No points until Team A scores a touchdown with about 90 seconds to go in the 4th quarter. They don’t want to give the ball to Team B with that much time on the clock. So their ‘extra point attempt’ consists of giving the ball to their fastest player with instructions to run down the field, waste time, avoid all tackles, and finish by stepping out the back of the endzone, thus running all time off the clock.
Despite no time remaining, Team A is required to kick the ball to Team B. But the kicker takes care to have the kick go out of bounds, and thus the game ends 6 - 1.
Because, as I’ve explained, there MUST be time on the clock after a score for the game to continue. The clock does not start on a kickoff until the ball is fielded by the receiving team. If a kickoff goes out of bounds, the clock doesn’t run, it’s a penalty, the ball is spotted at the 40 yard line, and the receiving team will run at least one play.
In the fourth quarter of Super Bowl XLVII between the Baltimore Ravens and the San Francisco 49ers, with the Ravens ahead 34–29 and having the ball with 12 seconds remaining, punter Sam Koch ran the clock for eight seconds in the end zone before running out of bounds for a 49ers safety.
No, because that’s not a ‘natural’ safety, it’s a PAT safety.
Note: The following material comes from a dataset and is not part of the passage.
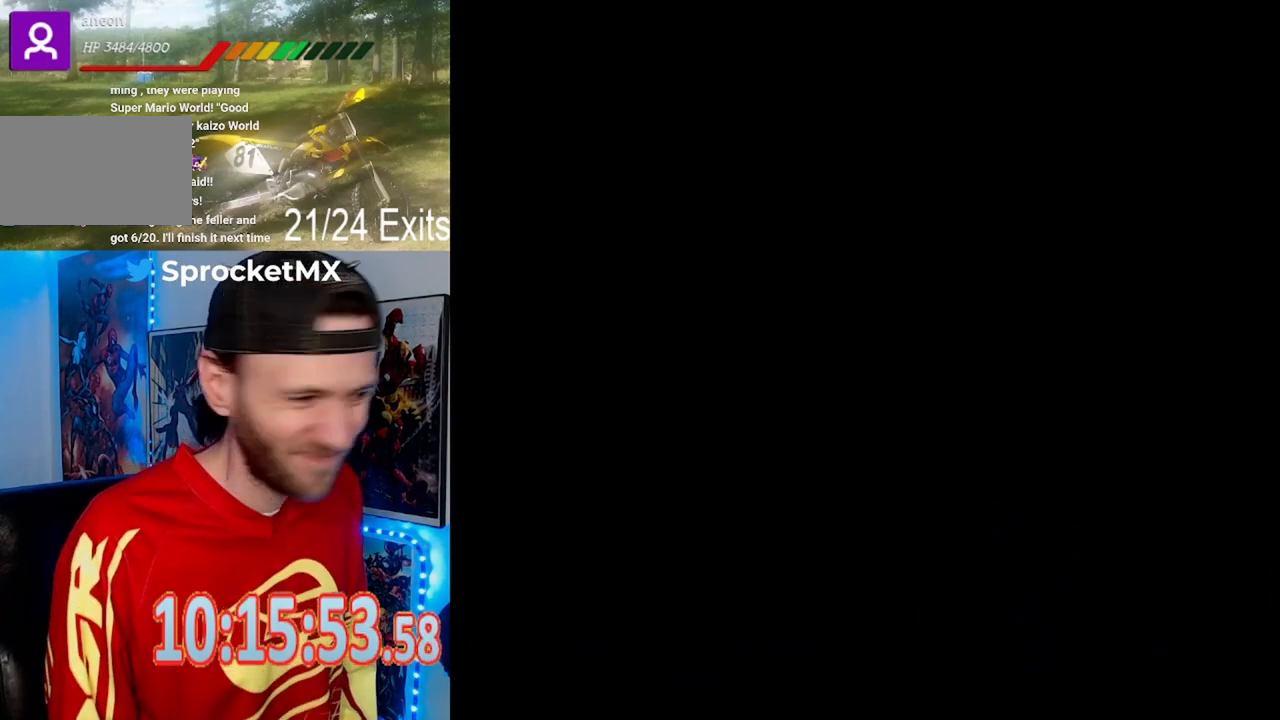
{"buttons": ["Y"], "events": []}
The ensuing kickoff would be because of the touchdown, not because of anything that happened during the PAT.
To score one point in a football game, you have to score a safety on your opponent’s conversion attempt. It’s that simple.
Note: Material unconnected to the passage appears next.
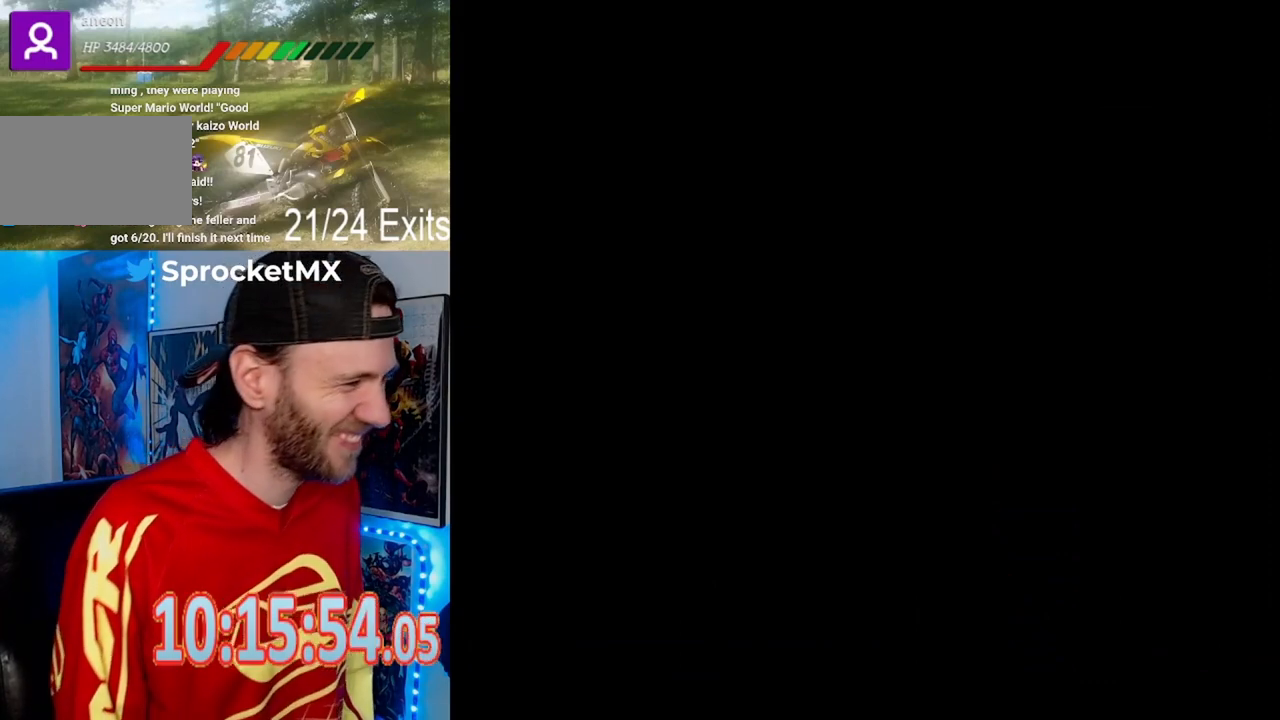
{"buttons": ["Y"], "events": []}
That sounds impossible at first, since conversions begin 85 (NFL kick), 97 (all college conversions), or 98 (NFL run/pass) yards from the offensive end zone. (Unless relocated by a penalty.) But remember that both NFL and college rules allow blocked kicks or turnovers on conversions to be returned. The ball can end up at the other end of the field, where another fumble could lead to scenarios where the original defending team scores a safety.
This has never happened. There have been at least three one-point safeties in college football, but all were scored by the original offense (that is, by the team attempting the conversion.) There has never been a one-point safety in the NFL. There has never been a one-point safety by the defense in either pro or college football. But it isn’t logically impossible.
If I’m not mistaken, on a 2 point conversion try if the defense recovers the ball and returns it to the end one, they get 2 points. What happens on a blocked PAT that gets picked p and returned to the end zone?
Prior to 2015, a blocked PAT in the NFL could not be returned for a score. That rule was changed, and the Saints were the first team to score on a blocked PAT.
There was a rule change in high school football (well, except for Texas, which for the most part uses college rules) a few years ago that makes it impossible for the defense to score a one-point safety.